ИЗВЛЕЧЁННЫЙ ТЕКСТ -
•••
Очевидно, что мысль об эффективности в Китае наиболее явно развивают «реалисты». Однако позже мы увидим, что и «моралисты», в частности, Мэн-цзы, считая себя приверженцами противоположной точки зрения, во многих пунктах все же сходятся с реалистами. Ибо все они признают важность идеи эффективности, разница лишь в том, какой путь к ее достижению они считают наилучшим.

Что касается военной стратегии, то главный текст принадлежит Сунь-цзы (IV или V в. до н. э.). Мы пользовались изданием Ян Биньганя (Сунь-цзы гуйцзя;

Чжунчжу гуцзи чубаньше, Хэнань, 1986), а также «Одиннадцати комментаторов» (Ши и цзя чжу Сунь-цзы), издания Го Хуажо (Чжунчжу шуц-зю). Лучшим западным изданием считается издание Роджера Эймса (Roger Ames, Sun tzu, The art of Warware, Ballantine Books, New York, 1993).

В качестве дополнительного материала приводятся цитаты из Сунь Биня (IV в. до н. э.), которые также очень интересны, хотя тексты, дошедшие до нас, изрядно испорчены;

издание, которым мы пользуемся - это Дэн Цзэцзун. Сунь Бинь бинфа чжуи. Пекин, 1986. Цитируется также новое издание – D.C. Lau et Roger Ames, Sun Pin, The Art of Warfare, Ballantine Books, New York, 1996.
•••
ИСХОДНЫЕ ДАННЫЕ -

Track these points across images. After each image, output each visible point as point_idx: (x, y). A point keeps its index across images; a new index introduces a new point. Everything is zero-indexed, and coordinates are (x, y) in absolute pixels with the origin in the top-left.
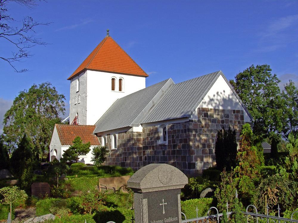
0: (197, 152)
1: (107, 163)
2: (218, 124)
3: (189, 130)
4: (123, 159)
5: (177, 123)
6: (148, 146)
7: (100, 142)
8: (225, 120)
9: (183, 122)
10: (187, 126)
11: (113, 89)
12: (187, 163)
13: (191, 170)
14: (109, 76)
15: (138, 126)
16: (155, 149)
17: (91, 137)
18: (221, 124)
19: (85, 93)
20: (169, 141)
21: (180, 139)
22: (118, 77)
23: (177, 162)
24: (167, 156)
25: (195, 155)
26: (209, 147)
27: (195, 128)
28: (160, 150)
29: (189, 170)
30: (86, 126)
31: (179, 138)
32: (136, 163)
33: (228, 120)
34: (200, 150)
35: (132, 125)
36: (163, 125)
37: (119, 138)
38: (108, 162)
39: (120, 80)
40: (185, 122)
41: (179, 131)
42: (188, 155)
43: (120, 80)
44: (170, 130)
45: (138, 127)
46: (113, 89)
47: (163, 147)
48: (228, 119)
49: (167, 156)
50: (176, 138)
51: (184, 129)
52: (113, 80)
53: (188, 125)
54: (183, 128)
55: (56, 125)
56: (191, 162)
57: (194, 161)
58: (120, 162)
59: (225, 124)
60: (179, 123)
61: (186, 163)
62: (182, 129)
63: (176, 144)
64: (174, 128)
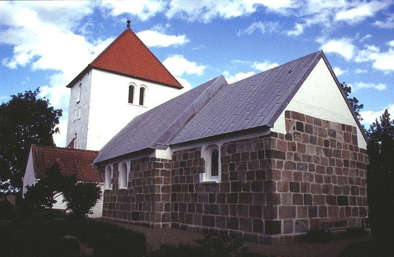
0: (285, 199)
1: (111, 211)
2: (319, 146)
3: (269, 153)
4: (137, 207)
5: (240, 141)
6: (296, 162)
7: (103, 178)
8: (331, 139)
9: (257, 138)
10: (266, 145)
11: (131, 100)
12: (263, 220)
13: (273, 236)
14: (127, 81)
15: (164, 148)
16: (195, 190)
17: (88, 168)
18: (324, 147)
19: (88, 102)
20: (224, 177)
21: (248, 171)
22: (138, 84)
23: (241, 219)
24: (218, 206)
25: (281, 205)
26: (305, 190)
27: (281, 149)
28: (204, 192)
29: (267, 236)
30: (85, 151)
31: (246, 170)
32: (159, 215)
33: (335, 140)
34: (291, 195)
35: (154, 146)
36: (213, 145)
37: (131, 170)
38: (112, 210)
39: (142, 90)
40: (260, 137)
41: (245, 156)
42: (266, 205)
43: (142, 90)
44: (227, 154)
45: (159, 33)
46: (131, 100)
47: (211, 187)
48: (334, 139)
49: (219, 204)
50: (238, 170)
51: (257, 151)
52: (131, 89)
53: (267, 141)
54: (255, 149)
55: (33, 145)
56: (274, 220)
57: (278, 217)
58: (131, 211)
59: (330, 147)
60: (248, 140)
61: (261, 220)
62: (253, 151)
63: (238, 181)
64: (235, 150)
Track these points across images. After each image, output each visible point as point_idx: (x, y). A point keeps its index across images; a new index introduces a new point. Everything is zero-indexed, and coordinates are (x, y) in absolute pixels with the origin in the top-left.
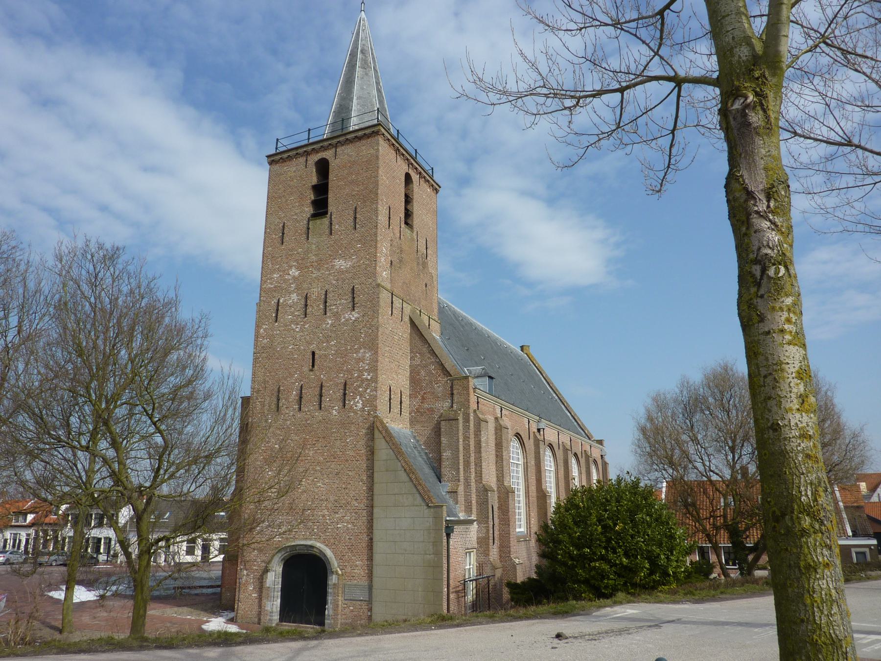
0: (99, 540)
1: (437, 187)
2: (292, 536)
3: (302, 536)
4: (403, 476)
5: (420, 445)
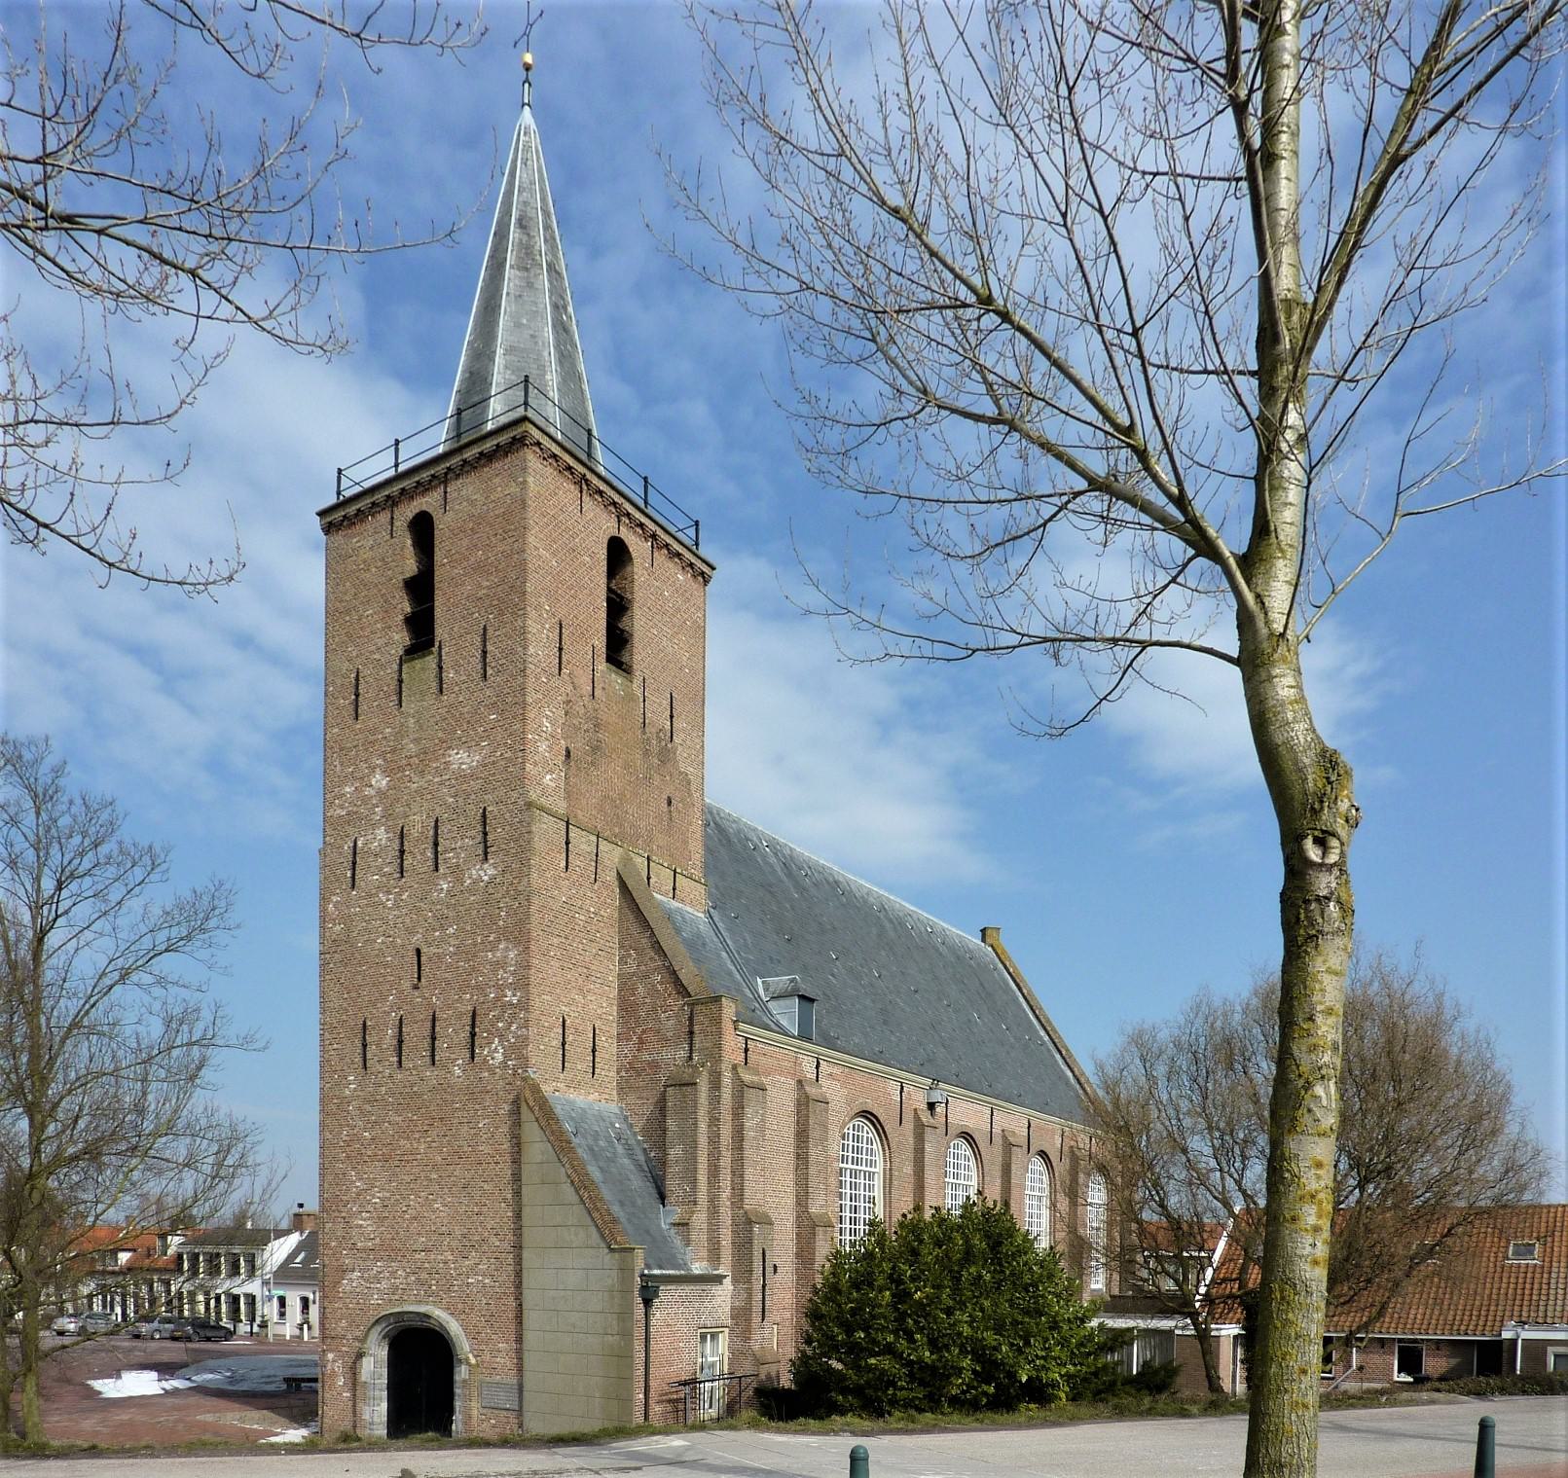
•••
ЧТО СДЕЛАТЬ -
(a) Повторите слово в слово кусок текста об идее эффективности в Китае, начиная с «Очевидно, что мысль» и до «New York, 1993).» включительно.
(b) Продолжите текст об идее эффективности в Китае после его последнего предложения.
Этот материал здесь ни при чём.

РЕЗУЛЬТАТЫ -
(a)
Очевидно, что мысль об эффективности в Китае наиболее явно развивают «реалисты». Однако позже мы увидим, что и «моралисты», в частности, Мэн-цзы, считая себя приверженцами противоположной точки зрения, во многих пунктах все же сходятся с реалистами. Ибо все они признают важность идеи эффективности, разница лишь в том, какой путь к ее достижению они считают наилучшим.

Что касается военной стратегии, то главный текст принадлежит Сунь-цзы (IV или V в. до н. э.). Мы пользовались изданием Ян Биньганя (Сунь-цзы гуйцзя;

Чжунчжу гуцзи чубаньше, Хэнань, 1986), а также «Одиннадцати комментаторов» (Ши и цзя чжу Сунь-цзы), издания Го Хуажо (Чжунчжу шуц-зю). Лучшим западным изданием считается издание Роджера Эймса (Roger Ames, Sun tzu, The art of Warware, Ballantine Books, New York, 1993).

(b)
Что касается политики, то мы пользовались текстом Хань Фэй-цзы (280-234), самого блестящего мыслителя эпохи китайской империи, неудачно называемого «законником» («легистом»);

использовалось издание Чэнь Цзиюя (Хань Фэй-цзы цзиши. Шанхай, 1974, 2 тт.). Что касается дипломатии и того, что мы будем называть риторикой, хотя на самом деле это скорее антириторика, то текст, которым мы пользовались, это сочинение Гуйгу-цзы (390-320). За неимением более надежного издания (этому тексту обычно не придавали должного значения), я пользовался, помимо классических комментариев (Инь Цзиц зан, Тао Хонцзин), также более новыми сведениями (Чжен Цзивэнь. Гуйгу-цзы яньцзю. Хайкоу, 1993).

Война, власть, язык образуют три главных пункта нашего исследования. Особняком стоит Лао-цзы (VI или IV в. до н. э.), которого при таком подходе невозможно поместить в классификацию, потому что он перекраивает ее всю. Вот почему я задался целью вывести Лао-цзы из зоны действия того мистического ореола, в который его с таким удовольствием поместили на Западе, и включить в наши размышления об эффективности;

мы пользовались изданием текста с комментарием Ван Би: Чжи сяоши, том 1, Пекин, 1980.

Лучшее западное издание – это Robert G. Henricks, Lao-tzu, Te-tao ching, Ballantine Books, New York, 1989.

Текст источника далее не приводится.